Businessmen do not litigate. They have better things to do. They mediate. They have businesses to run. They cannot spend months in trial preparation and then a week or more in the trial itself. And then possibly more time on post-trial motions and appeals. Not to speak of attorney fees and court costs.
No. There are sales to make, contracts to sign, loans to secure. Litigation is paralysis.
In 2007 (the earliest full year for which data exist) Tennessee concluded 20,051 trials (419 by jury, and 19,632 by judge trial only). In 2016 Tennessee concluded 15,278 trials (269 by jury and 15,009 by judge trial only). This means that over this space of ten years resolutions by trial fell off by 4773 cases, or some twenty-four percent.
The lion’s share of the decline, in my opinion, is due to increased mediation in these ten years.
Bill Swann graduated from Harvard College in 1964, was a Fulbright Scholar to Austria the following year, and received his Ph.D. from Yale in 1971 (Germanic Languages and Literatures).
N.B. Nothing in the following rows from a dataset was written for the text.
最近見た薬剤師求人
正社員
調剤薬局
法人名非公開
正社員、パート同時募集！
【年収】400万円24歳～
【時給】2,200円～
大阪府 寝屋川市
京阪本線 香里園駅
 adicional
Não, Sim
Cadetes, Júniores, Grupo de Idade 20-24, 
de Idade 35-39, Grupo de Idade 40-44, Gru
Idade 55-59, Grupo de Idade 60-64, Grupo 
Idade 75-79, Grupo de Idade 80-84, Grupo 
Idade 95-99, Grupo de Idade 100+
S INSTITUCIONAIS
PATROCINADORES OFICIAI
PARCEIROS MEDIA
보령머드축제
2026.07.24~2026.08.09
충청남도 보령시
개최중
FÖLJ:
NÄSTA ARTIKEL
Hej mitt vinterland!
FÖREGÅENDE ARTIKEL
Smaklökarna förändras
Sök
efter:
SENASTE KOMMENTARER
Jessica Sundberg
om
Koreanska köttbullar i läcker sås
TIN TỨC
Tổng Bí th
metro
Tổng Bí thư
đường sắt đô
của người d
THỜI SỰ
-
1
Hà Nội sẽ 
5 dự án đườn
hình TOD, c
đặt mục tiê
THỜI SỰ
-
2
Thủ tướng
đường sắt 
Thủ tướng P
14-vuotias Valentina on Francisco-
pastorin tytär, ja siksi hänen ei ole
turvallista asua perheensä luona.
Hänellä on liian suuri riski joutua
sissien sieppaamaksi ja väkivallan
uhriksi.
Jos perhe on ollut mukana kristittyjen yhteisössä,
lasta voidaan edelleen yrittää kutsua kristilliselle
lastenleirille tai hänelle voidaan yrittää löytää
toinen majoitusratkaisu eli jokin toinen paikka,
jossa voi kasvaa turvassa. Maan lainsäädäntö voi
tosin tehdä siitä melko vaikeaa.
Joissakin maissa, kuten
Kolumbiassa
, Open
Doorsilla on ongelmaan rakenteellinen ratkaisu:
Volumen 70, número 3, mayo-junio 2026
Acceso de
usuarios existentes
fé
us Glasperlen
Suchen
He received his law degree from the University of Tennessee in 1975, clerked for the Tennessee Court of Appeals, and was in private practice until l982. In that year he was elected as one of the seven Circuit Court Judges for the Sixth Judicial District of Tennessee (Knox County). He was re-elected to three successive eight year terms, retiring in 2014 after thirty-two years on the bench. Writing two weekly newspaper columns for a number of years, as well as various articles in legal publications, he has published poetry in Hamburg’s Die Zeit and in Homeworks: A Bookkeeping of Tennessee Writers (UT Press 1996). He is the author of three books:
The Techniques of Softening: E.T.A. Hoffman's Presentation of the Fantastic
Five Proofs of Christianity
Politics, Faith, Love: A Judge’s Notes on Things That Matter
He is a faculty member of the National Judicial College and the Tennessee Judicial Academy. He is a Rule 31 Listed General Civil Mediator, and currently tries cases statewide as a retired designated judge when needed by the Administrative Office of Courts.